Cette semaine la plage de Palavas recouverte de Méduses échouées … savez vous que certaines se consomment ? … des grands chefs s’y sont essayés

15 avril 2018  0  F&S LIVE
 

signature-food-and-sens Phénomène naturel certes, mais extrêmement rare sur la côte languedocienne, en début de semaine la plage de Palavas ( département de l’Hérault ) a été recouverte de méduses, par milliards indique France 3 qui a consacré un reportage à ce que de mémoire de Palavasien n’était jamais arrivé.

 

Il faut dire que les tempêtes de ces derniers jours sur le littoral ont été particulièrement violentes. Des petites « méduses violettes » se sont échouées par milliers sur les plages de Palavas. Ce sont des vélelles, une espèce de cnidaires, de couleur violette, arrivées sur le littoral en raison des vents violents de ces trois dernières semaines. Ces petites bêtes sentent mauvais mais ne sont que peu urticantes. Selon l’Institut français de recherche pour l’exploitation de la mer, c’est la première fois qu’un tel phénomène se produit dans le sud de la France. Ces petites méduses violettes sont retrouvées généralement sur la côte ouest des îles britanniques et de l’Irlande.

Mais celles qui ont échouées sur la plage de Palavas ne se consommaient pas, dommage pour les amateurs.

Vous savez que certaines méduses se consomment, d’ailleurs le chef Ferran Adrià du temps de son fameux et très couru EL BULLI les servait à certaines périodes de l’année dans son menu …

Souvenez vous de ce qu’avait écrit en 2009 le journaliste français Périco Legasse sur l’hebdomadaire MARIANNE  » Pour honorer la table, Ferran Adria avait préparé une sélection de mollusques pêchés à Cala Montjoi, la petite anse en surplomb de laquelle se dresse son restaurant. Des espèces rares, que l’on demande en général aux enfants de ne pas toucher. Parmi les mets les plus insolites, une gélatine de méduse aux câpres, des raviolis d’anémone de mer à la cervelle de lapin, un flan d’holothuries (les concombres de mer) aux oeufs de merlu et des tagliatelles de laitue de mer à l’infusion de salicorne.  » – Bon c’est vrai qu’il n’avait pas apprécié, mais fervent défenseur de la cuisine gastronomique française et classique, cela allait donc de soit.
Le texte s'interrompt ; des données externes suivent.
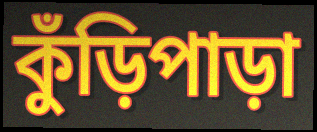
কুঁড়িপাড়া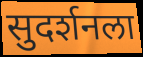
सुदर्शनला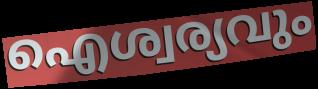
ഐശ്വര്യവുംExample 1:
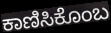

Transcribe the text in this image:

ಕಾಣಿಸಿಕೊಂಬ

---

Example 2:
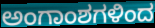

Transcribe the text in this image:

ಅಂಗಾಂಶಗಳಿಂದ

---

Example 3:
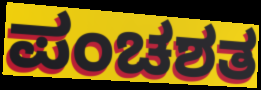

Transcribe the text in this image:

ಪಂಚಶತ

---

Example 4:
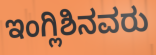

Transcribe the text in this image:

ಇಂಗ್ಲಿಶಿನವರು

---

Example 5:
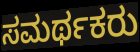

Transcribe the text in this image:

ಸಮರ್ಥಕರುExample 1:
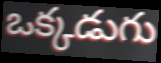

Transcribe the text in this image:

ఒక్కడుగు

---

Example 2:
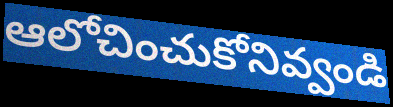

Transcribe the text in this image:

ఆలోచించుకోనివ్వండి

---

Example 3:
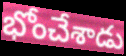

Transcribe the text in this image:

భోంచేశాడు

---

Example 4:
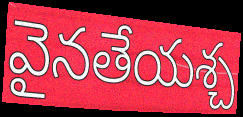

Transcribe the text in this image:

వైనతేయశ్చ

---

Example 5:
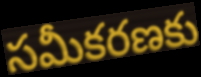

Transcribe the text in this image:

సమీకరణకుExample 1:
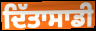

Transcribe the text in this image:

ਦਿੱਤਾਸਾਡੀ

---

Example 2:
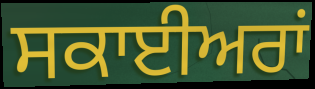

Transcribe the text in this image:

ਸਕਾਈਅਰਾਂ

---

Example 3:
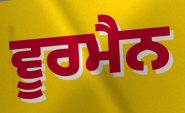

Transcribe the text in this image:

ਵੂਰਮੈਨ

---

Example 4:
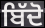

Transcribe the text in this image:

ਬਿੱਦੋ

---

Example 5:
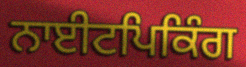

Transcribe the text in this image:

ਨਾਈਟਪਿਕਿੰਗ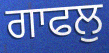
ਗਾਫਲੁ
Le chef Gérald Passédat du Petit Nice à Marseille qui a fait de la mer Méditerranée son univers culinaire, lui ne sert pas de la méduse, mais sa petite cousine l’anémone de mer, très connue dans les eaux limpides de Corse et de Sardaigne, et même d’Italie. L’anémone de mer – Anemonia viridis – pour les intimes, c’est retrouvée à un moment dans les entrées proposées par le chef trois étoiles, plat minimaliste indiquait L’Express Style en 2013  » La chose arrive brûlante, presque nue, juste drapée d’une fine panure transparente et dévoile sous le palais cette sensation unique: la cervelle d’agneau pour la texture et l’oursin pour les notes iodées. «  

Savez vous que pour éviter leur prolifération et freiner la surpêche, l’ONU a recommandé de manger des méduses. Si l’idée paraît étrange en Europe, elle est déjà appliquée en Asie. Alors un jour verra t’on des méduses sur les étals des poissonniers, nous n’en sommes pas encore là, mais peut être un jour ferons nous comme les asiatiques qui en sont friands.
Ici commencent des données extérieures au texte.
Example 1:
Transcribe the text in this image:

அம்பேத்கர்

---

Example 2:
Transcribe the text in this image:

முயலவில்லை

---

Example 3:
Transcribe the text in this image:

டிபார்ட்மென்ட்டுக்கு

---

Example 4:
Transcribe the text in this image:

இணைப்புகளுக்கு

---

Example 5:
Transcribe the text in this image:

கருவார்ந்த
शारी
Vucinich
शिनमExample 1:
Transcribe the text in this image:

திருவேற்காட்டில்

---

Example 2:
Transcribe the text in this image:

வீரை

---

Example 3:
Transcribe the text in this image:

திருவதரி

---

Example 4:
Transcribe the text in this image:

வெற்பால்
Certaines espèces, dont la texture est trop gélatineuse, ne peuvent pas être capturées et conditionnées. En revanche, d’autres espèces peuvent être cuisinées. Ainsi, en Asie, elles sont d’abord séchées avant d’être coupées en fines lamelles. Elles entrent dans la composition des soupes, où elles ont une consistance similaire à celle des champignons noirs. Certaines espèces ont la chair très ferme, ce qui donne la possibilité d’en faire des steaks.

Riches en protéines et en glucides, elles seraient également intéressantes d’un point de vue nutritif. Pourquoi alors sont-elles boudées par les Français ? … Tout simplement parce que ce n’est pas dans notre culture européenne de consommer des méduses, car nous avons une culture du goût. Or, la méduse n’est pas ce qu’il y a de plus excitant comme saveurs. En revanche, les Japonais et les Chinois, qui ont davantage une culture des textures, en consomment déjà énormément.